Step 1: Establish a list of all the buildings with their space extents.

Done

  1. Filter NAs and invalid coordinates (outside the bounds of Detroit)
  2. Extract latitutude/longitude pair and address (in raw text) from 4 files
  3. Concatenate them into one data frame
  4. Clean up the address field (extract numbers, drop symbols, normalize spelling, expand abbreviations, etc)
  5. Cluster geolocations by fuzzy matching on address field and incident proximities (eps = 0.000075).
  6. Represent each building with a rectangle centered at average coordinates.

Tried

  • DBSCAN based on coordinates, no good.
  • DBSCAN based on a combination of coordinates and address fields, impossible to do without rewriting algorithm because of the way that feature distances are computed.

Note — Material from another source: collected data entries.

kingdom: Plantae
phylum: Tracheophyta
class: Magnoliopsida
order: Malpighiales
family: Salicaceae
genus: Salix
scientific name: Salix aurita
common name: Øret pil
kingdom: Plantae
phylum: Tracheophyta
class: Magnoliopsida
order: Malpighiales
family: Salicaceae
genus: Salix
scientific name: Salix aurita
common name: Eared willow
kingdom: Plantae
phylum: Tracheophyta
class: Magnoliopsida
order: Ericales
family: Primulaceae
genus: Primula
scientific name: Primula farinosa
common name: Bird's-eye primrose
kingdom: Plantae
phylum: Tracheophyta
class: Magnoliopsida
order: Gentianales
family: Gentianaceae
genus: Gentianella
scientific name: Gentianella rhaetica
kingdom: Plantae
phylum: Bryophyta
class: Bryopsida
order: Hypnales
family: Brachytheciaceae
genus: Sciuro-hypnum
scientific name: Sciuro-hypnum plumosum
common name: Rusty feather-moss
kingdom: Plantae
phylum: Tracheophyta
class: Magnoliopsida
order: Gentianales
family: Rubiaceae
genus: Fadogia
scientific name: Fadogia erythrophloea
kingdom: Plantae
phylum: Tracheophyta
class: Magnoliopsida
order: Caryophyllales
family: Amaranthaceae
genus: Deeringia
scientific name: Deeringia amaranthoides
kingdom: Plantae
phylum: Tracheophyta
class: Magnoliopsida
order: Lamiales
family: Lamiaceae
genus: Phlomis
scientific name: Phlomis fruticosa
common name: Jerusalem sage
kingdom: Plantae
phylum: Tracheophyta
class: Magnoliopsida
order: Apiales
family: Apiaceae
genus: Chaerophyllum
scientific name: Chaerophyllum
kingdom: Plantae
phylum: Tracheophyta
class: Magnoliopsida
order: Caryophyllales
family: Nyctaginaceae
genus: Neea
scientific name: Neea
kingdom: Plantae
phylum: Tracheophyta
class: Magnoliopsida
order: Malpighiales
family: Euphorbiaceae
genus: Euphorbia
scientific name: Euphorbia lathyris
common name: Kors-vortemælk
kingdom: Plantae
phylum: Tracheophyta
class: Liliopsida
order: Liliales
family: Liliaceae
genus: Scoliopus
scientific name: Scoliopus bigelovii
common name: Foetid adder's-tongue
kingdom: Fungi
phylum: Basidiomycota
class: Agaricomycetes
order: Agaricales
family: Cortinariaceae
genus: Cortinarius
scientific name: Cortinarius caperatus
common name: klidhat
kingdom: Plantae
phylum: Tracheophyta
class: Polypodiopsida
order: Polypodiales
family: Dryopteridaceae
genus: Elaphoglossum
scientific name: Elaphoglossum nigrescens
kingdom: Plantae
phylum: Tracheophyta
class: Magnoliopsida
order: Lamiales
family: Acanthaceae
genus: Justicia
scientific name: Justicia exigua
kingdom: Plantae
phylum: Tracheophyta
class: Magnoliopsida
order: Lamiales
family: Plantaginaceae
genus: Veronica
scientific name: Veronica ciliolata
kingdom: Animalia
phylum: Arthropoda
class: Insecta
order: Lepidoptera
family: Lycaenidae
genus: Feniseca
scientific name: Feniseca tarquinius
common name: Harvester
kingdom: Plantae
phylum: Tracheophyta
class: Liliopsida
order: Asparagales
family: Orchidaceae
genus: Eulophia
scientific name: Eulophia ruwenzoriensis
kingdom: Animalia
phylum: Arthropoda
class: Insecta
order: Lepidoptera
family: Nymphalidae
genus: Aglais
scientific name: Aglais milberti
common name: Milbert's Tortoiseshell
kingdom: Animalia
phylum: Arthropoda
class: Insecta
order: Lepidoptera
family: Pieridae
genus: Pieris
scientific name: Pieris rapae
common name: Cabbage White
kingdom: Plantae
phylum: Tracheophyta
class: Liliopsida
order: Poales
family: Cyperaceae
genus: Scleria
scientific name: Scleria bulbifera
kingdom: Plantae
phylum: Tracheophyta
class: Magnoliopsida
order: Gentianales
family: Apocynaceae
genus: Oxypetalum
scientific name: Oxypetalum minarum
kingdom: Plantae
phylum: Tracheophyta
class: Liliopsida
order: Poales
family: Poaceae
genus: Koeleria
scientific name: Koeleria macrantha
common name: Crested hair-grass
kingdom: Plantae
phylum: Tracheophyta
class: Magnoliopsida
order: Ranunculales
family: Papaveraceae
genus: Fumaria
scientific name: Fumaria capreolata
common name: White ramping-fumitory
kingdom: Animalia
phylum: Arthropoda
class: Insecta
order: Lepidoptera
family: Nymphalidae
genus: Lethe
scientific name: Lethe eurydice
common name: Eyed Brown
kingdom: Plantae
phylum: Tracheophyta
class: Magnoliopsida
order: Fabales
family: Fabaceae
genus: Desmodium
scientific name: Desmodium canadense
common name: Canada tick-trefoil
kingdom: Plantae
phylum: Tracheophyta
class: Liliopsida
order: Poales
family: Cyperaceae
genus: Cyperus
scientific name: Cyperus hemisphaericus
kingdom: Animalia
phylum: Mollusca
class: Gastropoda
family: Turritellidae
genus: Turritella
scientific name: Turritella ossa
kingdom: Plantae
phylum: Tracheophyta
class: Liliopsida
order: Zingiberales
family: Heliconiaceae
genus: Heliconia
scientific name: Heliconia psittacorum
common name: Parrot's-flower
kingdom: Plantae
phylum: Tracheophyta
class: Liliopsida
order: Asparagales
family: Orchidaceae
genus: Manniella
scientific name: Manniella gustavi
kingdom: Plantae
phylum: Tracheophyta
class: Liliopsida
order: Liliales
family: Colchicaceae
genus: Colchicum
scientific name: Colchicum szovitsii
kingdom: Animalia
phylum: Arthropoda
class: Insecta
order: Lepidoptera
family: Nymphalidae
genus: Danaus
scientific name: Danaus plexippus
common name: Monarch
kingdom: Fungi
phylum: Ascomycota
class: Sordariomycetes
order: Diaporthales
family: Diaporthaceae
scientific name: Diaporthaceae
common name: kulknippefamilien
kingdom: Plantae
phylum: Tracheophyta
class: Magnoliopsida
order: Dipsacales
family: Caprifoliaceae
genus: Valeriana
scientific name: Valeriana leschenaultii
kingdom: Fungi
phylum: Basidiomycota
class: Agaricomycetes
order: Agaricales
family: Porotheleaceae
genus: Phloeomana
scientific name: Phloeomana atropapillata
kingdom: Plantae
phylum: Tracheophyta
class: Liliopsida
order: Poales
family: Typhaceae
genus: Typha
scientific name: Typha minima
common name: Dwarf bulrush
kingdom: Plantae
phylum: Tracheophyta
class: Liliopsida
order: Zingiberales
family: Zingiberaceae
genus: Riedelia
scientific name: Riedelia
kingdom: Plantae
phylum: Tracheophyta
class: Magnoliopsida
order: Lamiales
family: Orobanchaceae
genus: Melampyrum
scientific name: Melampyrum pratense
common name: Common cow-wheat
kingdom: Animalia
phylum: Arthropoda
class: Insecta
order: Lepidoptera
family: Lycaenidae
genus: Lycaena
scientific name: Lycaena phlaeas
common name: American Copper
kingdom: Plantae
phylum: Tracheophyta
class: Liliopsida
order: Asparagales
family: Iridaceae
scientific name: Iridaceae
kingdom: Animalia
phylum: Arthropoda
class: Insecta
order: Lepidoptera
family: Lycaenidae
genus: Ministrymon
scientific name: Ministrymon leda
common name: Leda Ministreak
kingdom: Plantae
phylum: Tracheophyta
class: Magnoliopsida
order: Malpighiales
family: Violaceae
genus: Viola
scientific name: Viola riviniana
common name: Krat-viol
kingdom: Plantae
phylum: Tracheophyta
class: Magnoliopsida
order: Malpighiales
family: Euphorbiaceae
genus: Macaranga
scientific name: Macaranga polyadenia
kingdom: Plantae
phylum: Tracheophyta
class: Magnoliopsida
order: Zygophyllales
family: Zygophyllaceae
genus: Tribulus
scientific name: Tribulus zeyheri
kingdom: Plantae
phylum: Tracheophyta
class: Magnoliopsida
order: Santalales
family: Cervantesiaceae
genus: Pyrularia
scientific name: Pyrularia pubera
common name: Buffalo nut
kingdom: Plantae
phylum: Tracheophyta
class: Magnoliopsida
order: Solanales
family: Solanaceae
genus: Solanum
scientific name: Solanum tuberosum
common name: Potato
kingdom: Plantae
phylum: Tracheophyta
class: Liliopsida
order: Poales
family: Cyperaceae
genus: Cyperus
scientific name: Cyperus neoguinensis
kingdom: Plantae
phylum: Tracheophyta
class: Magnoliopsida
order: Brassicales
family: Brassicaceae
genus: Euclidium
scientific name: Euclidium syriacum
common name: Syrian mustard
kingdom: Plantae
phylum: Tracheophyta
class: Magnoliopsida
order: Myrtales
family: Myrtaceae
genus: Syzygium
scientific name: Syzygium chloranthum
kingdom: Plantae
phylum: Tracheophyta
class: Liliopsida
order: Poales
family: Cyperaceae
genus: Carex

Step 2: Generate a balanced data set for training and testing

Done

  1. Map demolition permits to buildings, derive positive labels.
  2. Random sample a same amount of buildings with negative labels.
  3. Concatenate them into a "training" set.

Note

This "training" set will later be divided into a (real) training set and a validation set. In this task it does not make much sense to use the remaining data as a "testing" set (at least no in a traditional sense) because we only got buildings that are not on the demolition list. And there's no way to figure out their true labels. So this part is a little bit like semi-supervised learning: I'll just evaluate the model on the validation set and use the remaining data for visualization and drawing conclusions. Anyway this is also what the task requires us to do.

Step 3: Develop a naive model and evalute its performance.

I believe it's OK to jump right to Step 4.

Step 4: Feature engineering.

Done

  1. Derive features from violations.csv, calls.csv and crimes.csv. Bascially counts of one-hot-encoded categorical variables.
  2. Examine feature importance using random forest. Got a ~0.83 AUC score on OOB data.

Note

Counts of violations and crimes are the simplist yet most important features. I even hadn't include a decaying propagation effect of bad incidents.

Step 5: Develop a more advanced model.

  1. Trained a Xgboost model, got a ~0.85 AUC score on OOB data
  2. Simplify the model and still got a~0.849 AUC score.

Step 6: Evaluation and drawing conclusions.

Present a summary with some visualizations.

  1. Explain the model.
  2. Make a Choropleth map of blight risks on out-of-sample data.

Author

Linghao Zhang

License

MIT license

About

Capstone project for Data Science at Scale MOOC offered by University of Washington.